====== Selected extract ======

If this argument is correct, it means that the intentions of the settlor, Sir Adolph, have been completely defeated by the ingenuity of the lawyers: first, in discovering the uncertainty: and, secondly, in refusing to allow it to be cured by reference to the Chief Rabbi. I will deal with these two points in order.

[...]

In making his submissions, Mr. Dillon, Q. C. used two phrases which have begun to fascinate Chancery lawyers. They are "conceptual uncertainty" and "evidential uncertainty". After a little probing, I began to understand a little about them. "Conceptual uncertainty" arises where a testator or settlor makes a bequest or gift upon a condition in which he has not expressed himself clearly enough. He has used words which are too vague and indistinct for a court to apply. They are not sufficiently precise. So the court discards the condition as meaningless. It makes it of no effect, at any rate when it is a condition subsequent.

"Evidential uncertainty" arises where the testator or settlor, in making the condition, has expressed himself clearly enough. The words are sufficiently precise. But the court has difficulty in applying them in any given situation because of the uncertainty of the facts. It has to resort to extrinsic evidence to discover the facts, for instance to ascertain those whom the testator or settlor intended to benefit and those whom he did not. Evidential uncertainty never renders the condition meaningless. The Court never discards it on that account. It applies the condition as best it can on the evidence available.

======

Task 1 → In the passage on conceptual and evidential uncertainty, reproduce the text starting at "In making his" and ending at "a condition subsequent.", replacing "Chancery lawyers" with "equity practitioners".
Task 2 → Continue the passage on conceptual and evidential uncertainty from its final sentence.

====== Data shown ======

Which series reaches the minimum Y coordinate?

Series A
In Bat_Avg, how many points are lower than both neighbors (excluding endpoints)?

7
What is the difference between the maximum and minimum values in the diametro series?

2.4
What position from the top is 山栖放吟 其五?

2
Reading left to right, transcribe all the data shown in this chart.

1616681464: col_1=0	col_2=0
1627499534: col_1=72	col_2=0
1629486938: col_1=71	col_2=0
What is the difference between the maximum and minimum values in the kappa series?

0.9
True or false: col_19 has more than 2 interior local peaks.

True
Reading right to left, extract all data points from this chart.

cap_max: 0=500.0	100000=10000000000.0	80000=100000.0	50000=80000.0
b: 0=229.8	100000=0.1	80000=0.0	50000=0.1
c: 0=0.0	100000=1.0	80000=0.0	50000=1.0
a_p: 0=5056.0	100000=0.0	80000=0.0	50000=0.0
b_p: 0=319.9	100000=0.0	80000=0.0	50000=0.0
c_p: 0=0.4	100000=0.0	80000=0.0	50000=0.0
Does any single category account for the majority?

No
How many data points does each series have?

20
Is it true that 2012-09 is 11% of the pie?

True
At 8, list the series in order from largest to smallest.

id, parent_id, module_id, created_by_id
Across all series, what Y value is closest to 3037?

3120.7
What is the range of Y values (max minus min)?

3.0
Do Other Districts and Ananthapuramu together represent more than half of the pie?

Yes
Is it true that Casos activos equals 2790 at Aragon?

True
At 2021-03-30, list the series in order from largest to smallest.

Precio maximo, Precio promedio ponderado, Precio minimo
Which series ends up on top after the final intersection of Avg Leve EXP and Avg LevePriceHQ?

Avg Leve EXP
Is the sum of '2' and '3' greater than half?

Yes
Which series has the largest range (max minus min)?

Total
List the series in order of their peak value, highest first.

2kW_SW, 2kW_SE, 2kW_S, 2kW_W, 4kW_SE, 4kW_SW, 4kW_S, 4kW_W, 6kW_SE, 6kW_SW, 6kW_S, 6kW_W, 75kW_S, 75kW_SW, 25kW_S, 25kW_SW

======

Response 1 →
In making his submissions, Mr. Dillon, Q. C. used two phrases which have begun to fascinate equity practitioners. They are "conceptual uncertainty" and "evidential uncertainty". After a little probing, I began to understand a little about them. "Conceptual uncertainty" arises where a testator or settlor makes a bequest or gift upon a condition in which he has not expressed himself clearly enough. He has used words which are too vague and indistinct for a court to apply. They are not sufficiently precise. So the court discards the condition as meaningless. It makes it of no effect, at any rate when it is a condition subsequent.

Response 2 →
This dichotomy between "conceptual" and "evidential" uncertainty was adumbrated by Jenkins J. in Re Coxen (1948) Chancery at pages 761/2. It is implicit in Lord Upjohn's speech in Re Gulbenkian [1970] A.C. 508 at page 525 and accepted by Lord Wilberforce in Re Baden's Deed Trusts [1971] A.C. 424 page 457. I must confess that I find the dichotomy most unfortunate. It has led the courts to discordant decisions. I will give some relevant instances. On the one hand, a condition that a person shall "not be of Jewish parentage" has been held by the House of Lords to be void for conceptual uncertainty, at any rate in a condition subsequent, see Clayton v Ramsden [1943] A.C. 320 : and a condition that a person shall be "of the Jewish race" was held by Mr. Justice Dankwerts to be void for conceptual uncertainty, even in a condition precedent, see Re Tarnpolsk [1958] 1 WLR 1157 . The reason in each case being that the testator had given no information or clue as to what percentage or proportion of Jewish blood would satisfy the requirement. Is it to be 100 per cent, or will 75 per cent or 50 per cent be sufficient? The words do not enable any definite answer to be given.

[...]

I deplore both these dichotomies, for a simple reason and a good reason. They serve in every case to defeat the intention of the testator or settlor. The courts say: "We are not going to give effect to his intentions - because he has not expressed himself with sufficient distinctness or clearness". That assertion gives rise to argument without end as to whether his words were sufficiently clear and distinct: and whether the condition in which they occur was a condition precedent or a condition subsequent.

Lord Russell of Killowen agreed with Lord Denning MR, concluding with the following.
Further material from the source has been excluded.